Ötekilerle ilişkiler

Müslüman toplumların kendi aralarındaki ilişkilerin, bu şekilde gayet sorunlu bir nitelik teşkil etmesi karşısında, aynı Müslüman toplumların Müslüman olmayan kesimlerle ilişkilerini nasıl yapılandırabilecekleri hususu ise başlı başına problem olarak nüksetmektedir.

Kaldı ki, Müslüman toplumların bu haline tanıklık eden Müslüman olmayan toplumların, kendilerine yönelebilecek Müslümanca diyebileceğimiz yaklaşımları nasıl algılayacakları, yakınlık gösterecekleri, kendilerine söylenenlerden bir anlam evreni üretebileceklerini düşünmek biraz zor gibi.

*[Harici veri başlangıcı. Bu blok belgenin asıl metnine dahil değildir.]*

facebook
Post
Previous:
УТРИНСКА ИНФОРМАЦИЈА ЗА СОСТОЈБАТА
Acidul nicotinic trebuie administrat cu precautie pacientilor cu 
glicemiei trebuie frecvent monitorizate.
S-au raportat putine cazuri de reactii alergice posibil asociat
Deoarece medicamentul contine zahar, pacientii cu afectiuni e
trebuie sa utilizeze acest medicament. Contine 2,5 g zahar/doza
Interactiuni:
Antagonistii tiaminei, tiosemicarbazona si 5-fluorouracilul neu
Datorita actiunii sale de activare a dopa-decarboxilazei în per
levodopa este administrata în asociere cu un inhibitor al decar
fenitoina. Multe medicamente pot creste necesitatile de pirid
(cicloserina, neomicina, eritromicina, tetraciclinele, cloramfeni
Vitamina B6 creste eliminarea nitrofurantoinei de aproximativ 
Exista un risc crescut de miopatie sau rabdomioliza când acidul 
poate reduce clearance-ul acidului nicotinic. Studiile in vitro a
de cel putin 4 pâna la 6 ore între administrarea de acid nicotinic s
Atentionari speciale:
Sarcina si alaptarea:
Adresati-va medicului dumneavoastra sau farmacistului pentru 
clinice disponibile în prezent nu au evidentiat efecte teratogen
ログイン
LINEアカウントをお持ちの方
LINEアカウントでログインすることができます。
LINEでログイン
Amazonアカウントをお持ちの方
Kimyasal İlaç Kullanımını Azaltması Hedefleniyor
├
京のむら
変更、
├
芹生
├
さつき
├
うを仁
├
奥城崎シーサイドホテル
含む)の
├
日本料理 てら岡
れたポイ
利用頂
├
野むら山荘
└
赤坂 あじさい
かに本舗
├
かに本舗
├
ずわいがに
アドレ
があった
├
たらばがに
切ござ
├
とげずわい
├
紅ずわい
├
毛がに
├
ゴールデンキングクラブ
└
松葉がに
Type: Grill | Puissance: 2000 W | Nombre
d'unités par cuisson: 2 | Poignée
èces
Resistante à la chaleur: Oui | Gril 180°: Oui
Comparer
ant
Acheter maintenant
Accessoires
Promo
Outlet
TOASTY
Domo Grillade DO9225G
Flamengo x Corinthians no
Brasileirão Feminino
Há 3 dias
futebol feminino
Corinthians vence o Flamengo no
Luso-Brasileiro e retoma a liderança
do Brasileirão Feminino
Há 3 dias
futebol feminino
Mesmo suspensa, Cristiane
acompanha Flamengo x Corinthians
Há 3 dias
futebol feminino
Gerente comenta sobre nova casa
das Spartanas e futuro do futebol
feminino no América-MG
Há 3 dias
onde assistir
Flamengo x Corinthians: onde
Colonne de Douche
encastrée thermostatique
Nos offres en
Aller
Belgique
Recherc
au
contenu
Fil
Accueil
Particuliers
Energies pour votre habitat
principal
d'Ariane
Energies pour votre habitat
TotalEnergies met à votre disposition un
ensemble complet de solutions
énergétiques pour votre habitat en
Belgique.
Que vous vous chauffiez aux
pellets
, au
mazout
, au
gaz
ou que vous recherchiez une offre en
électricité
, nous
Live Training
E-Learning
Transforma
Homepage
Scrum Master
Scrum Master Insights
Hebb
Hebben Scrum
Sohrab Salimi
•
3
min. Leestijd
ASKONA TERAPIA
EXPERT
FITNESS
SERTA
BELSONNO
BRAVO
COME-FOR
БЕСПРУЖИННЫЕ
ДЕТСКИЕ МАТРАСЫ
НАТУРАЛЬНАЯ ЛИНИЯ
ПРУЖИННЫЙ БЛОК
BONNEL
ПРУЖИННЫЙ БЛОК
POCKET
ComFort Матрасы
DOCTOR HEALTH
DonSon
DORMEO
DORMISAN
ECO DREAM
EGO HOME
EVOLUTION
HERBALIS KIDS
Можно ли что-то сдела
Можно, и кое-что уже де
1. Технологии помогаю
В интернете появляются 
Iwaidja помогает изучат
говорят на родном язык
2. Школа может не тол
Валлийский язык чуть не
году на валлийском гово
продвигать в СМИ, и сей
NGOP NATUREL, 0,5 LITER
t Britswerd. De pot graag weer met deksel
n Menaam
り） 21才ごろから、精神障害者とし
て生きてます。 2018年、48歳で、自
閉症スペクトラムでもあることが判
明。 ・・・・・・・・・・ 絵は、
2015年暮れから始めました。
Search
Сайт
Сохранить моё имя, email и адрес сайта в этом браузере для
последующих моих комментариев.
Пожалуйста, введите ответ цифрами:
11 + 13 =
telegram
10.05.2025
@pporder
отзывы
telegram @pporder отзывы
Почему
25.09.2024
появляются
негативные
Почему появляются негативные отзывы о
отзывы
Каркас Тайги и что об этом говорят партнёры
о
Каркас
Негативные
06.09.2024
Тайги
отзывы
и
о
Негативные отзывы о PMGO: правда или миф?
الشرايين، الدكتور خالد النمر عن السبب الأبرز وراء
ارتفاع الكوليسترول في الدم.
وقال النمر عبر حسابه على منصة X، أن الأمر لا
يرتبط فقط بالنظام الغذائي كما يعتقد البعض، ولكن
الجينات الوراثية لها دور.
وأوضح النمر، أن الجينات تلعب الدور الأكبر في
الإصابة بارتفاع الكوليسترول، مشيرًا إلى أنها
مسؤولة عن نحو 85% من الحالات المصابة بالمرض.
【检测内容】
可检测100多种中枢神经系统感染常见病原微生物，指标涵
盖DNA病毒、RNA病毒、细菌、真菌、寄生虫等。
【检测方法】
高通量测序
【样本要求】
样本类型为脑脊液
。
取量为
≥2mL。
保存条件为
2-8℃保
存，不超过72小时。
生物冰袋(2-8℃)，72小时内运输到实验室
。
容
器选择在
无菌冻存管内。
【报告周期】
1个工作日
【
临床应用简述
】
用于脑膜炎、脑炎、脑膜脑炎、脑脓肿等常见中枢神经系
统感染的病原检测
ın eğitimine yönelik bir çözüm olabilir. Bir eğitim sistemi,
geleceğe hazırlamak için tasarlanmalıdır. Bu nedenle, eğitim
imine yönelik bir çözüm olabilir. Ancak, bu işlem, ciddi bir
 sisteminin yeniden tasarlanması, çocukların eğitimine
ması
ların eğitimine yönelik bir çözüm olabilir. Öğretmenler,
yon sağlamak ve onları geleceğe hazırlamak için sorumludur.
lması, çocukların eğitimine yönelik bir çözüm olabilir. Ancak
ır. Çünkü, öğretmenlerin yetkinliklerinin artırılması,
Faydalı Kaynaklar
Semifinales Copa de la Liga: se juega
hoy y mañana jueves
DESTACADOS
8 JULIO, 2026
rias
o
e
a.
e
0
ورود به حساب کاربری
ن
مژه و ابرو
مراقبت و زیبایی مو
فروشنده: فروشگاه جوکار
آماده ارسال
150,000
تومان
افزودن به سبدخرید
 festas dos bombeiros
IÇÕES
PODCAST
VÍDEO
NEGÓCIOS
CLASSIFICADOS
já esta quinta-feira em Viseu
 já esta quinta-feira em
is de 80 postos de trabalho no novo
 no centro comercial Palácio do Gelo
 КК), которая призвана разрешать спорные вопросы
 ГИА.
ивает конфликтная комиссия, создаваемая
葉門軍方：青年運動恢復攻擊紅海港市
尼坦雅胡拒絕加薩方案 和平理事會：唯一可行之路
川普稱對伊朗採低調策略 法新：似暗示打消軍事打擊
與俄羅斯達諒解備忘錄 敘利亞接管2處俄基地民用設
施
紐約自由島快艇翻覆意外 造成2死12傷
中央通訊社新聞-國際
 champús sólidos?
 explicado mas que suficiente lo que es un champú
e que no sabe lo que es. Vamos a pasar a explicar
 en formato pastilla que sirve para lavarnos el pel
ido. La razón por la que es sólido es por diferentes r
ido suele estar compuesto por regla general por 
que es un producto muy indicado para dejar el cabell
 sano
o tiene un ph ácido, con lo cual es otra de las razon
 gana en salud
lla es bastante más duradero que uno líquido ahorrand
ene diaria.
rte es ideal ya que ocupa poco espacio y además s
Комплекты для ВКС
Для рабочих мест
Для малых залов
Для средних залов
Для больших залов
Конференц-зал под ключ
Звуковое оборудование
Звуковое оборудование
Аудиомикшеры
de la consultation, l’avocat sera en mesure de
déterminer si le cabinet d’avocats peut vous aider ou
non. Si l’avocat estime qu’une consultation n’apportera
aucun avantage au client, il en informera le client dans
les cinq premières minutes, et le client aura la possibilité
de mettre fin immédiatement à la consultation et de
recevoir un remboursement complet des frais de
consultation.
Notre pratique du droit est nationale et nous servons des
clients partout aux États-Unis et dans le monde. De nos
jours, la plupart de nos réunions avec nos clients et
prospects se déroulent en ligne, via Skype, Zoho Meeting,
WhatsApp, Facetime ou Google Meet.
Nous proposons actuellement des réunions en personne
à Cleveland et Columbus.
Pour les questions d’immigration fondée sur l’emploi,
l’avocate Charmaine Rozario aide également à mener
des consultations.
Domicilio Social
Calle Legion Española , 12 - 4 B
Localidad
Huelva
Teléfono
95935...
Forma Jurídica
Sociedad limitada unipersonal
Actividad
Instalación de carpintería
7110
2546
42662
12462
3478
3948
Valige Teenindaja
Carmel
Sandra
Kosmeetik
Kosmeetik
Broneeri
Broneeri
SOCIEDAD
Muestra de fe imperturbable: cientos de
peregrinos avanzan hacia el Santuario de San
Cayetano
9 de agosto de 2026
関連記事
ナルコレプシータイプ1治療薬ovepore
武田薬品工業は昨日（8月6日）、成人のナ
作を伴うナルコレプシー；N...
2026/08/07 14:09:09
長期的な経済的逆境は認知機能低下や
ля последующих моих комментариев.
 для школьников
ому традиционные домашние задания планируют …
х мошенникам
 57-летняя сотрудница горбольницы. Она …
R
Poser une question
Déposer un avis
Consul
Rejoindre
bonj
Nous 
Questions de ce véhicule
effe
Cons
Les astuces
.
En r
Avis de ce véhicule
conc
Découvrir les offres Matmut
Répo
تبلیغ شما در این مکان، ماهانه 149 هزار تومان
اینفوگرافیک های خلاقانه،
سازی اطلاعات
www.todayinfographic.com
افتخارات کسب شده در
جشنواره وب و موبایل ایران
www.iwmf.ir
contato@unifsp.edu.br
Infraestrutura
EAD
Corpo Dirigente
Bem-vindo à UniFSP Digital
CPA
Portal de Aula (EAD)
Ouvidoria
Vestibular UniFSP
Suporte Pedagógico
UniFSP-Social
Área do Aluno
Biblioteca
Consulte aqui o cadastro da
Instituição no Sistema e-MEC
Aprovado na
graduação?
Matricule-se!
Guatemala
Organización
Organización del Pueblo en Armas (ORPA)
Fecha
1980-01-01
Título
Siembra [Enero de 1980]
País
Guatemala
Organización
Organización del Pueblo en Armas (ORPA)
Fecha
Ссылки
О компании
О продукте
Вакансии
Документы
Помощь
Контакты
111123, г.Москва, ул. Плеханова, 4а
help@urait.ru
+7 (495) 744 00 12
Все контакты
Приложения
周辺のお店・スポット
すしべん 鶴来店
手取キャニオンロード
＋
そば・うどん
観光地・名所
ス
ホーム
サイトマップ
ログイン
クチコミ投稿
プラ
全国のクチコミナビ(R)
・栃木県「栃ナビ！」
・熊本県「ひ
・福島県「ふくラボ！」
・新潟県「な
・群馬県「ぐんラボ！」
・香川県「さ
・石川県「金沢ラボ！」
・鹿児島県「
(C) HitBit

Aklı eren, okur-yazar, bilgili, inançlı, disiplinli, üretken ve adil bir toplum ferdi olmayı mı özlüyor ve amaçlıyoruz yoksa, kendi içine kapalı, kendini merkezin belirleyiciliğinde kabul eden, pasif, düşünmeyi ötelemiş, yanı başındakini ötekileştirmeyi gayet içselleştirmiş ve pratiğe geçirmiş, din’in yani, İslam’ın sunduğu evrensel vizyonu göz ardı eden ve hatta, İslam denilen bütünlüklü din yerine ondan ilham alan ancak, “yeni bir din ihya eden” cemaat yapılarının ya da benzeri durumdaki siyasi partilerin, kliklerin vb. toplumsal oluşumların kendilerine biçtikleri toplumsal, siyasal, dini vizyon içinde mi yer alıyoruz?

Bu ikincisinin, değil evrenselliği, yerelliği dahi aratacak ayrıştırıcı, bölüştürücü yapılaşmalarının Müslüman toplumlar için bir çözüm değil, gayet önemli sorunlar olduğunun farkında olmak gerekiyor.